:: Job item ::
Repeat the lines of the material from its first line through the line containing "Søren Frost", both included, keeping every character unchanged.
** Opening Extracted data block **
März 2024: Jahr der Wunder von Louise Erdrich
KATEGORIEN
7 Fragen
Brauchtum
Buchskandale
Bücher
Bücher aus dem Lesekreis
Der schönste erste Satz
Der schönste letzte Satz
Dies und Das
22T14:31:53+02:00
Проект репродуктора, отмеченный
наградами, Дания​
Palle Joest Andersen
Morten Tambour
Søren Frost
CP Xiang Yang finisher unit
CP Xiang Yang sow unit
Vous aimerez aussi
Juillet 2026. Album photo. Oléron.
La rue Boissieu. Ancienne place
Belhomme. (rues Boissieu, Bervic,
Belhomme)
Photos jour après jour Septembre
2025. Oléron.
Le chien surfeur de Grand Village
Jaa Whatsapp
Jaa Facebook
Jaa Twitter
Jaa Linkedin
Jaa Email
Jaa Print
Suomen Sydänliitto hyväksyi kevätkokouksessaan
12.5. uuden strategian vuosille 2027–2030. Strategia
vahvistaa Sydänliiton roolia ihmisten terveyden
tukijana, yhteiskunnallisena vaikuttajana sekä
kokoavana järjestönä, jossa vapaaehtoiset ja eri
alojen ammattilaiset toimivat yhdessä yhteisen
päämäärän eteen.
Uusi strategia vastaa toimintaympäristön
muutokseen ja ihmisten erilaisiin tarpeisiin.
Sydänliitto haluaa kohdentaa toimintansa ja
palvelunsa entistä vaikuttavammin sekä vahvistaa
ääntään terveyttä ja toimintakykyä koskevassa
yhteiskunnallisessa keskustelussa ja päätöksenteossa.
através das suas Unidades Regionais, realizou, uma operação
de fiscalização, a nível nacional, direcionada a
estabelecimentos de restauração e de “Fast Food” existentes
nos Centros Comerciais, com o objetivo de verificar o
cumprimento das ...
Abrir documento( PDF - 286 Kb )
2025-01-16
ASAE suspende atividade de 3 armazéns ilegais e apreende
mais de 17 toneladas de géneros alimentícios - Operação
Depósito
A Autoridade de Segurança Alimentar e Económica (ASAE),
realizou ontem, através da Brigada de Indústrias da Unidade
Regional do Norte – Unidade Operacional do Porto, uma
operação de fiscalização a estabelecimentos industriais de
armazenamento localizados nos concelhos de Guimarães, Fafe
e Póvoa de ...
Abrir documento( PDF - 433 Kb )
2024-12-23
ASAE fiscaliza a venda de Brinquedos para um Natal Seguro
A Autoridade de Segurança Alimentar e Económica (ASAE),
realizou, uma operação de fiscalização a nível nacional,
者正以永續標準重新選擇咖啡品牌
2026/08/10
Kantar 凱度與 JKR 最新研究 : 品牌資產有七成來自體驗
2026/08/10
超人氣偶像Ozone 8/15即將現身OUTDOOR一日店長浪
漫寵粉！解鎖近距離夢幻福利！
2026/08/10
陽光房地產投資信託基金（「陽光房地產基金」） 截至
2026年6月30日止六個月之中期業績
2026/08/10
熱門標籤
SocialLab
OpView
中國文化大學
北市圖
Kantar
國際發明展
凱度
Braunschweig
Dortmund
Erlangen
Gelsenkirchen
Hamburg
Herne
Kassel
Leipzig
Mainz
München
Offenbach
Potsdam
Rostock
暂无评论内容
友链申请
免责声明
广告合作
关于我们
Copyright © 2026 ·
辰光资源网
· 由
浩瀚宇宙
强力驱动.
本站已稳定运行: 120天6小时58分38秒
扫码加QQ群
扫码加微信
** Closing Extracted data block **
:: Output for this task ::
März 2024: Jahr der Wunder von Louise Erdrich
KATEGORIEN
7 Fragen
Brauchtum
Buchskandale
Bücher
Bücher aus dem Lesekreis
Der schönste erste Satz
Der schönste letzte Satz
Dies und Das
22T14:31:53+02:00
Проект репродуктора, отмеченный
наградами, Дания​
Palle Joest Andersen
Morten Tambour
Søren Frost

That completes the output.